LISTED ENTRIES:
☆ ☆ ☆ ☆ ☆
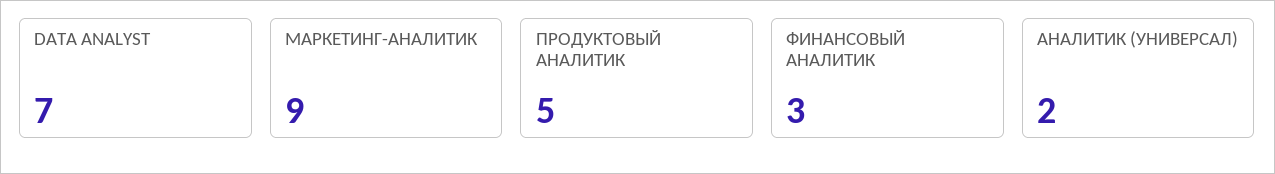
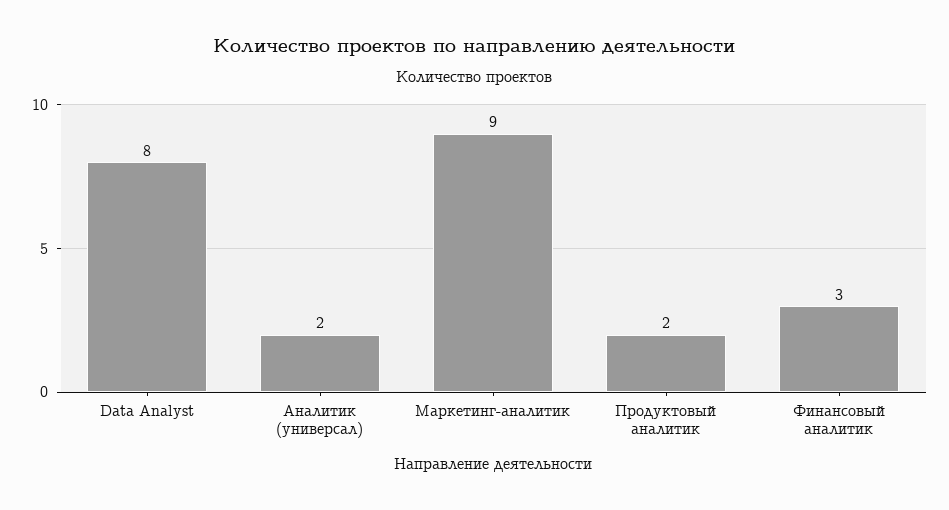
  {
-   "DATA ANALYST": 7,
+   "DATA ANALYST": 8,
    "МАРКЕТИНГ-АНАЛИТИК": 9,
-   "ПРОДУКТОВЫЙ АНАЛИТИК": 5,
+   "ПРОДУКТОВЫЙ АНАЛИТИК": 2,
    "ФИНАНСОВЫЙ АНАЛИТИК": 3,
    "АНАЛИТИК (УНИВЕРСАЛ)": 2
  }

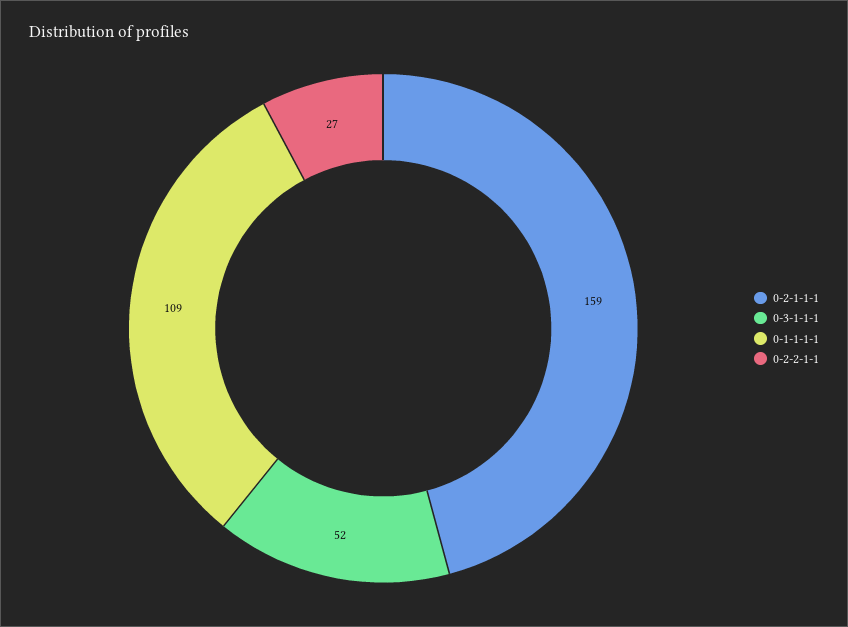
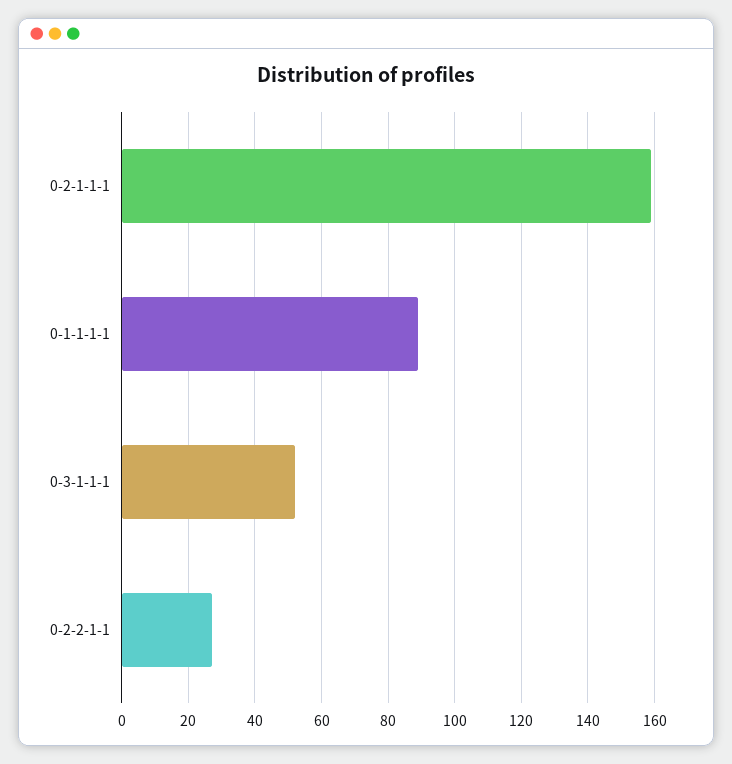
  {
    "0-2-1-1-1": 159,
    "0-3-1-1-1": 52,
-   "0-1-1-1-1": 109,
+   "0-1-1-1-1": 90,
    "0-2-2-1-1": 27
  }

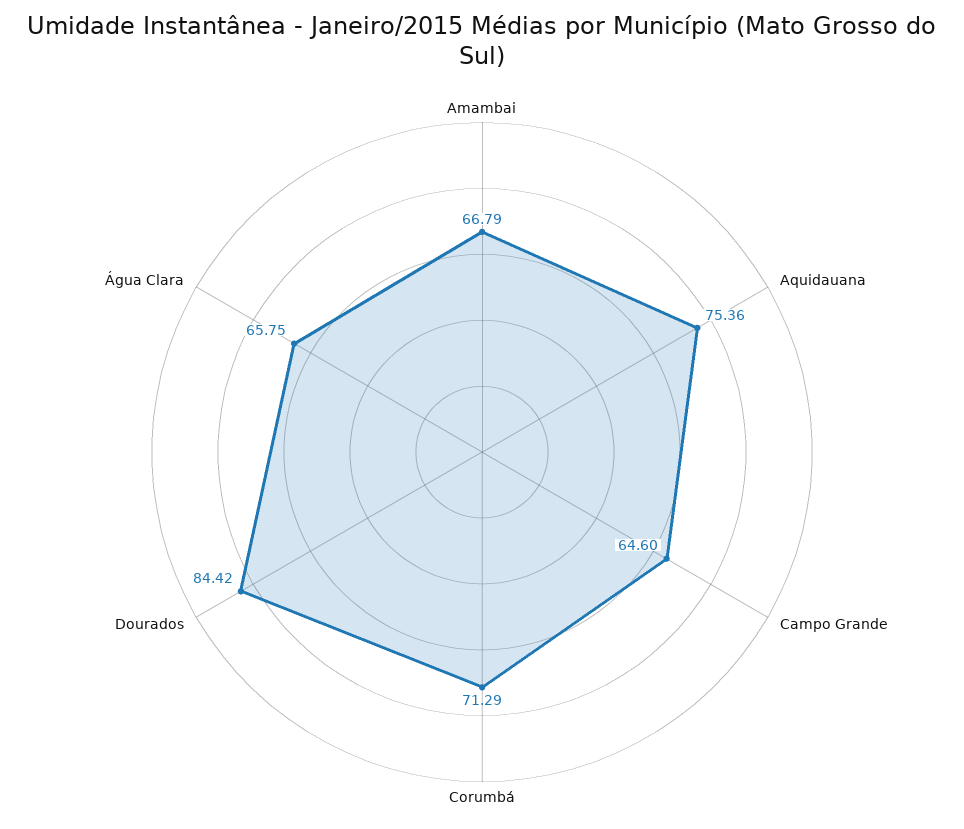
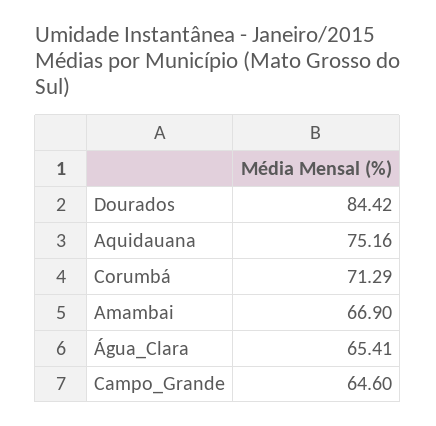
  {
-   "Amambai": 66.79,
+   "Amambai": 66.9,
-   "Aquidauana": 75.36,
+   "Aquidauana": 75.16,
    "Campo Grande": 64.6,
    "Corumbá": 71.29,
    "Dourados": 84.42,
-   "Água Clara": 65.75
+   "Água Clara": 65.41
  }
☆ ☆ ☆ ☆ ☆
EXERCISE DIRECTIONS: Without including the pictures, return each record above exactly as it stands.

RESPONSE AREA:
  {
-   "DATA ANALYST": 7,
+   "DATA ANALYST": 8,
    "МАРКЕТИНГ-АНАЛИТИК": 9,
-   "ПРОДУКТОВЫЙ АНАЛИТИК": 5,
+   "ПРОДУКТОВЫЙ АНАЛИТИК": 2,
    "ФИНАНСОВЫЙ АНАЛИТИК": 3,
    "АНАЛИТИК (УНИВЕРСАЛ)": 2
  }

  {
    "0-2-1-1-1": 159,
    "0-3-1-1-1": 52,
-   "0-1-1-1-1": 109,
+   "0-1-1-1-1": 90,
    "0-2-2-1-1": 27
  }

  {
-   "Amambai": 66.79,
+   "Amambai": 66.9,
-   "Aquidauana": 75.36,
+   "Aquidauana": 75.16,
    "Campo Grande": 64.6,
    "Corumbá": 71.29,
    "Dourados": 84.42,
-   "Água Clara": 65.75
+   "Água Clara": 65.41
  }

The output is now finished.